(Action item): Return the data below verbatim, line for line, and omit the pictures from your output.

*** The input ***

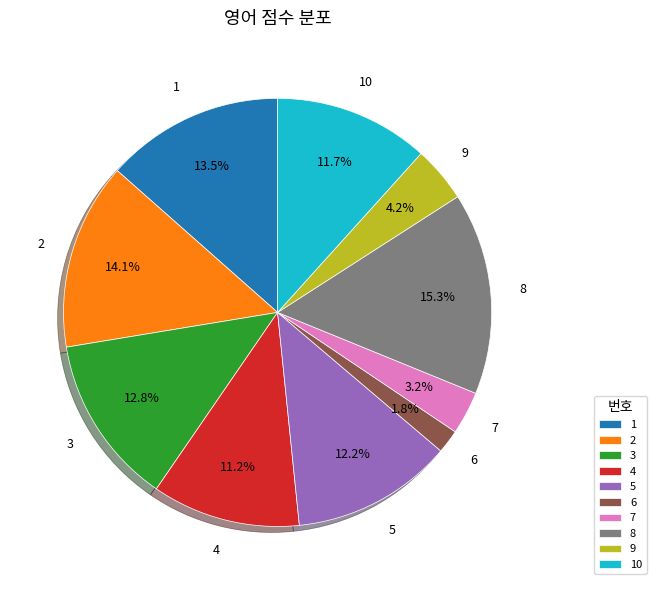

How many slices are in this pie chart?

10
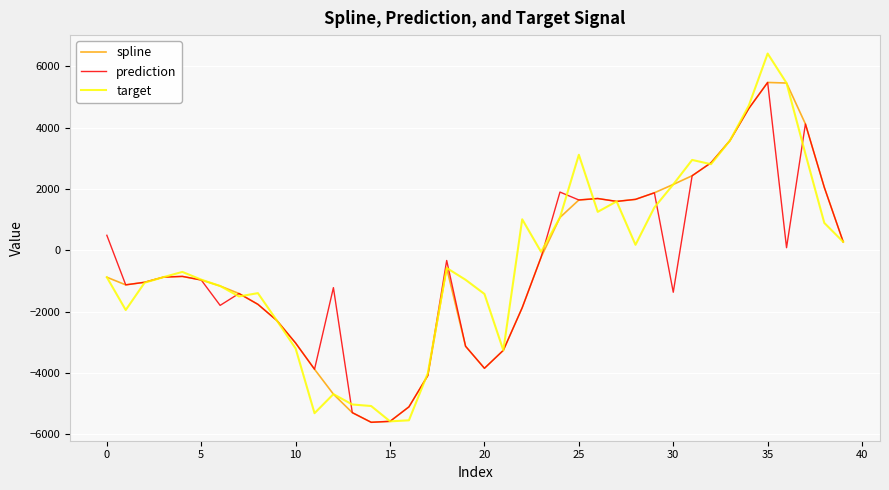

What is the difference between the maximum and second lowest values in the prediction series?

11059.9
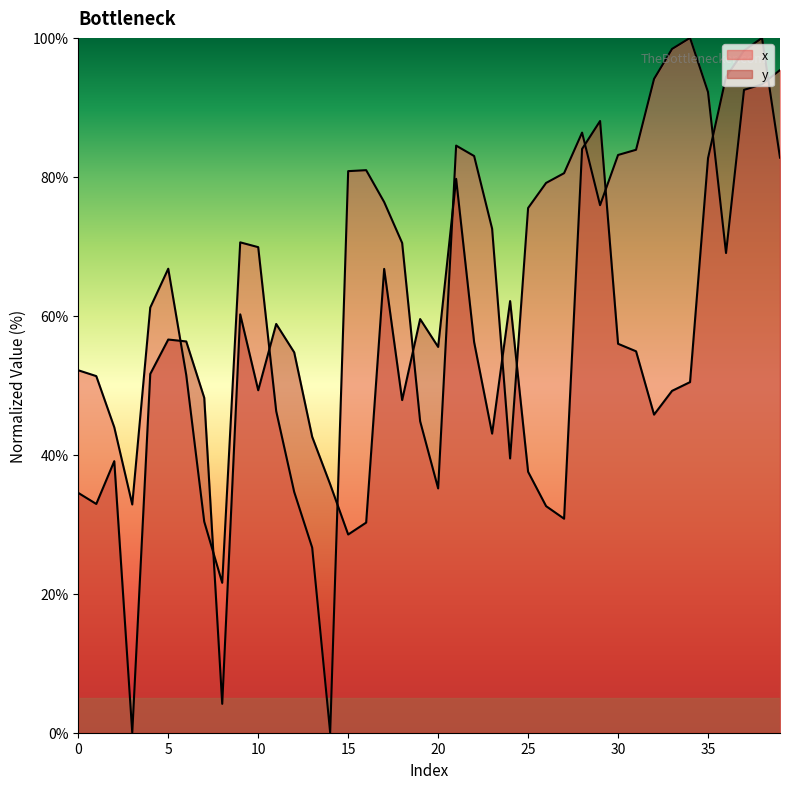

Which has a higher value, 25 or 0?

25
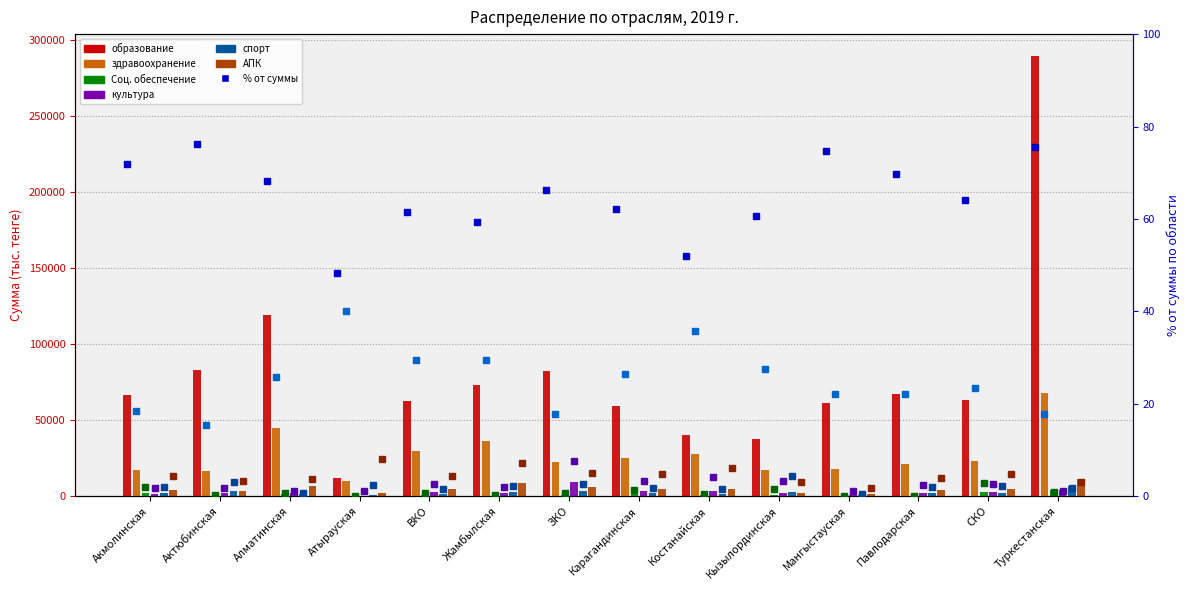

What is the maximum value for Соц. обеспечение?

3712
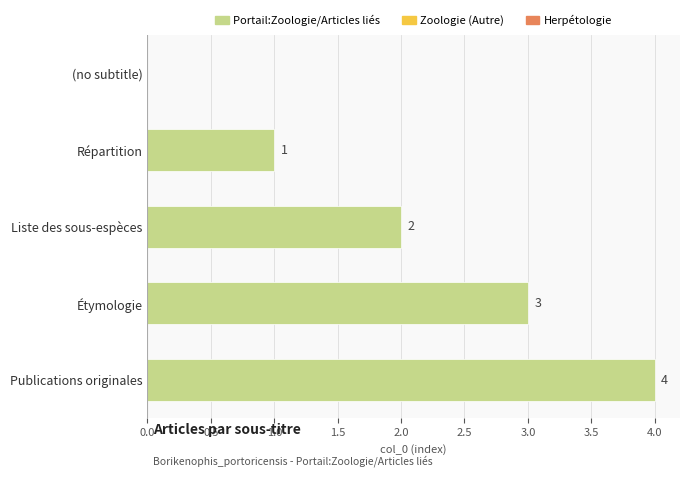

True or false: the data shows 1 at Répartition.

True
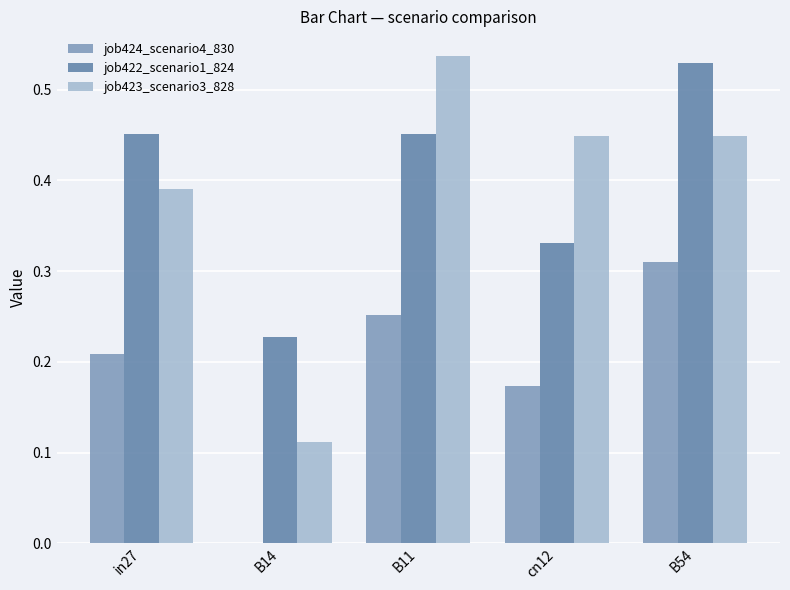

What is the sum of all job422_scenario1_824 values?

2.0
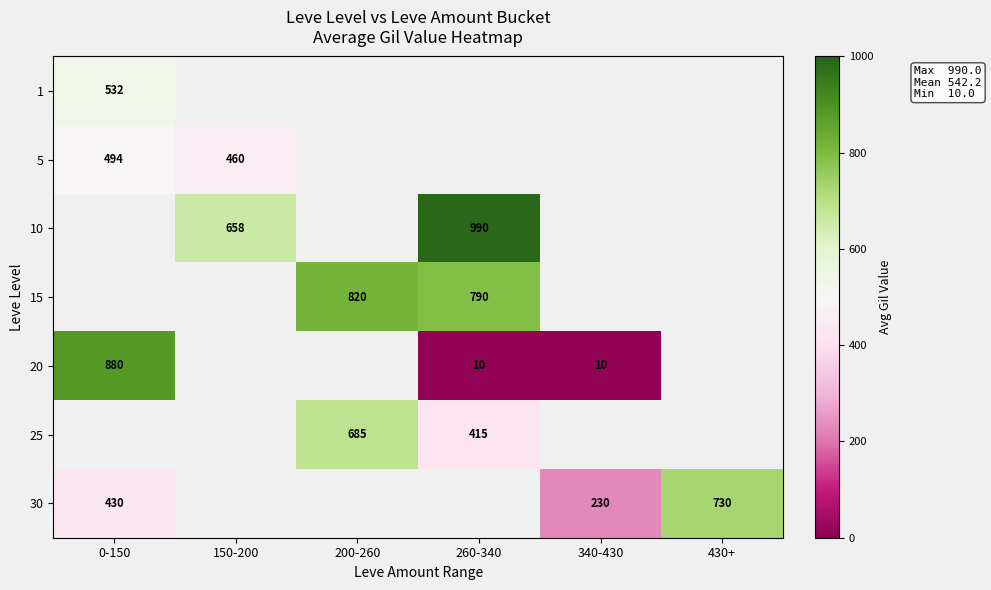

Is the value of 15 at 200-260 greater than the value of 5 at 150-200?

Yes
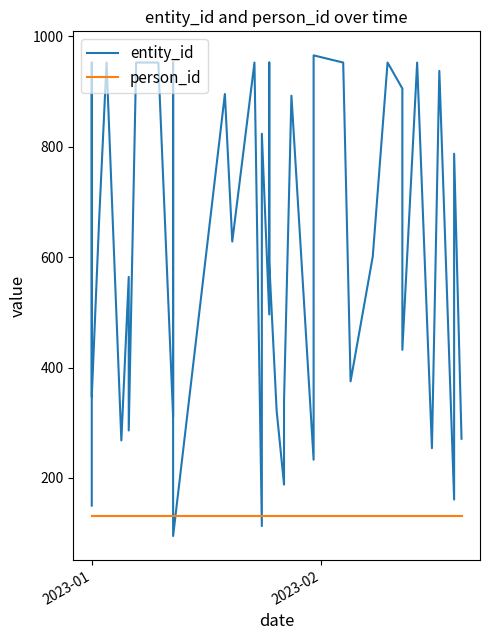

Rank the series by their maximum value, from lowest to highest.

person_id, entity_id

***

(Reply to the task):
How many slices are in this pie chart?

10

What is the difference between the maximum and second lowest values in the prediction series?

11059.9

Which has a higher value, 25 or 0?

25

What is the maximum value for Соц. обеспечение?

3712

True or false: the data shows 1 at Répartition.

True

What is the sum of all job422_scenario1_824 values?

2.0

Is the value of 15 at 200-260 greater than the value of 5 at 150-200?

Yes

Rank the series by their maximum value, from lowest to highest.

person_id, entity_id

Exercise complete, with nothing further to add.